I don't want another panel, nor do I want a plugin for it. Just a tweak to the way fuzzy search works in case of presence of kind info. It should prepend the "long name" as the icon may be any unicode code point which can't be easily typed.


Overall I appriciate your dumps and fully understand if that is something for the future.

Basically this issue is a dump of my thoughts about the new kind info without symbol transformation situation, too. It just came up, as I found the type prefixes useful in Erlang, when doing the rewrite. Some still exist ;-) Removing them feels like a step backward. That's the reason for opening this issue up.

It just have a feeling it may be considered to probably be relevant for some guyes.

wbond commented 3 years ago

At a high level, I’m personally not keen on the idea of trying to build a pseudo query language into the fuzzy input panels.
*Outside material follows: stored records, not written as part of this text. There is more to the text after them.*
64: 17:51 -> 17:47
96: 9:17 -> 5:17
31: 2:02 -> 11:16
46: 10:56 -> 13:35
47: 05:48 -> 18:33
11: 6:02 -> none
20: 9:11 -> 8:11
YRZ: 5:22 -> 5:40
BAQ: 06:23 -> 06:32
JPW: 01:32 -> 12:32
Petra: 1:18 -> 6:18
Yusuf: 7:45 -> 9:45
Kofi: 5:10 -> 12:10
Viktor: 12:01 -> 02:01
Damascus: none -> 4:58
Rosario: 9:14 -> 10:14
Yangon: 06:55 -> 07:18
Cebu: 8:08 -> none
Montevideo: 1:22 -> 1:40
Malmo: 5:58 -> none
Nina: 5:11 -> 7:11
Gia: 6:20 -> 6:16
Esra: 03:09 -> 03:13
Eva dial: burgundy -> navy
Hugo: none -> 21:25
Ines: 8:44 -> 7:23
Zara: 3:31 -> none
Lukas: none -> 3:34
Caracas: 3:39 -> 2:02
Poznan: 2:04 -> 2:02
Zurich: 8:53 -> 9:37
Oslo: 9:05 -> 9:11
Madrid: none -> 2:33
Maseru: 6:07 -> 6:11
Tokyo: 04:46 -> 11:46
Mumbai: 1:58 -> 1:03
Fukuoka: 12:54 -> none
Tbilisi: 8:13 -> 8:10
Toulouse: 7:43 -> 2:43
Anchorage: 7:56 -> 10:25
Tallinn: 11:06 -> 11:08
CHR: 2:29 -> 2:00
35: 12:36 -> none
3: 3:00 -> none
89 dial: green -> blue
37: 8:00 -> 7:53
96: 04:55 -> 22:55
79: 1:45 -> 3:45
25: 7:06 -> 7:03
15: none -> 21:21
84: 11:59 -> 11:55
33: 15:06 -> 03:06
I feel like having them as separate steps would be easier to implement and easier for users to reason about.

deathaxe commented 3 years ago

Just had the search functionality of Sublime Merge in mind when thinking about that, but I haven't done any case studies to say what a good solution would look like. I guess we just might need a way to further filter a list like in the initial screenshot, when a huge project with multiple languages may return a huge list of symbols. These are situations filtering for kind and/or syntax might be useful somehow.